__Requirement__:
Format the listing below as a JSON list of strings, with one string per line and blank lines omitted.

═══ Given data

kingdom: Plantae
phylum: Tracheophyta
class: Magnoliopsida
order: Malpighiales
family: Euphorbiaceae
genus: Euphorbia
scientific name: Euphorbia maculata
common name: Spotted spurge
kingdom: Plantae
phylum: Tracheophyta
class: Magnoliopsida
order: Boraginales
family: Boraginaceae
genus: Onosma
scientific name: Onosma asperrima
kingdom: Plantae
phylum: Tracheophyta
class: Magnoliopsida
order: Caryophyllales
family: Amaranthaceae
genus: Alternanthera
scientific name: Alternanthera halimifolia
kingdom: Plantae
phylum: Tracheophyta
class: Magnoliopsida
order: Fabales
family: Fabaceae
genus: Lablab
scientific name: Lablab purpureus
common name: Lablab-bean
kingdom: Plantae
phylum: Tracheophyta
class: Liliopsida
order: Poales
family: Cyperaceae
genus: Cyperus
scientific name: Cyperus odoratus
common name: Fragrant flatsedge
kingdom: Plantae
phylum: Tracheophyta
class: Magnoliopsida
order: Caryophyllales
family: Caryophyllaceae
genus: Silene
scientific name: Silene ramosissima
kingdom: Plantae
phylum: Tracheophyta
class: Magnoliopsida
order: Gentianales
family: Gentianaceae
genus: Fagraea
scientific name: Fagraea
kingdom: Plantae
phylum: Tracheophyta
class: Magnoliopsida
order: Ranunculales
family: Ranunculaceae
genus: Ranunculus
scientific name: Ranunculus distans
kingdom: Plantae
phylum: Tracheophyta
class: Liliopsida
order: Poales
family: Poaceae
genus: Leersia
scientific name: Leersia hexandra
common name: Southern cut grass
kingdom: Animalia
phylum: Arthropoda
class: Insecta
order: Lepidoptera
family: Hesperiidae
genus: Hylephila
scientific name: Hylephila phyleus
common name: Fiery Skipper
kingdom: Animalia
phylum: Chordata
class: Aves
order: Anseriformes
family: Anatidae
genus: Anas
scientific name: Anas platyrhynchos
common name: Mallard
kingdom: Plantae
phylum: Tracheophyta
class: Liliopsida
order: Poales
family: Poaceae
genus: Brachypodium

══════

__Output__:
[
  "kingdom: Plantae",
  "phylum: Tracheophyta",
  "class: Magnoliopsida",
  "order: Malpighiales",
  "family: Euphorbiaceae",
  "genus: Euphorbia",
  "scientific name: Euphorbia maculata",
  "common name: Spotted spurge",
  "kingdom: Plantae",
  "phylum: Tracheophyta",
  "class: Magnoliopsida",
  "order: Boraginales",
  "family: Boraginaceae",
  "genus: Onosma",
  "scientific name: Onosma asperrima",
  "kingdom: Plantae",
  "phylum: Tracheophyta",
  "class: Magnoliopsida",
  "order: Caryophyllales",
  "family: Amaranthaceae",
  "genus: Alternanthera",
  "scientific name: Alternanthera halimifolia",
  "kingdom: Plantae",
  "phylum: Tracheophyta",
  "class: Magnoliopsida",
  "order: Fabales",
  "family: Fabaceae",
  "genus: Lablab",
  "scientific name: Lablab purpureus",
  "common name: Lablab-bean",
  "kingdom: Plantae",
  "phylum: Tracheophyta",
  "class: Liliopsida",
  "order: Poales",
  "family: Cyperaceae",
  "genus: Cyperus",
  "scientific name: Cyperus odoratus",
  "common name: Fragrant flatsedge",
  "kingdom: Plantae",
  "phylum: Tracheophyta",
  "class: Magnoliopsida",
  "order: Caryophyllales",
  "family: Caryophyllaceae",
  "genus: Silene",
  "scientific name: Silene ramosissima",
  "kingdom: Plantae",
  "phylum: Tracheophyta",
  "class: Magnoliopsida",
  "order: Gentianales",
  "family: Gentianaceae",
  "genus: Fagraea",
  "scientific name: Fagraea",
  "kingdom: Plantae",
  "phylum: Tracheophyta",
  "class: Magnoliopsida",
  "order: Ranunculales",
  "family: Ranunculaceae",
  "genus: Ranunculus",
  "scientific name: Ranunculus distans",
  "kingdom: Plantae",
  "phylum: Tracheophyta",
  "class: Liliopsida",
  "order: Poales",
  "family: Poaceae",
  "genus: Leersia",
  "scientific name: Leersia hexandra",
  "common name: Southern cut grass",
  "kingdom: Animalia",
  "phylum: Arthropoda",
  "class: Insecta",
  "order: Lepidoptera",
  "family: Hesperiidae",
  "genus: Hylephila",
  "scientific name: Hylephila phyleus",
  "common name: Fiery Skipper",
  "kingdom: Animalia",
  "phylum: Chordata",
  "class: Aves",
  "order: Anseriformes",
  "family: Anatidae",
  "genus: Anas",
  "scientific name: Anas platyrhynchos",
  "common name: Mallard",
  "kingdom: Plantae",
  "phylum: Tracheophyta",
  "class: Liliopsida",
  "order: Poales",
  "family: Poaceae",
  "genus: Brachypodium"
]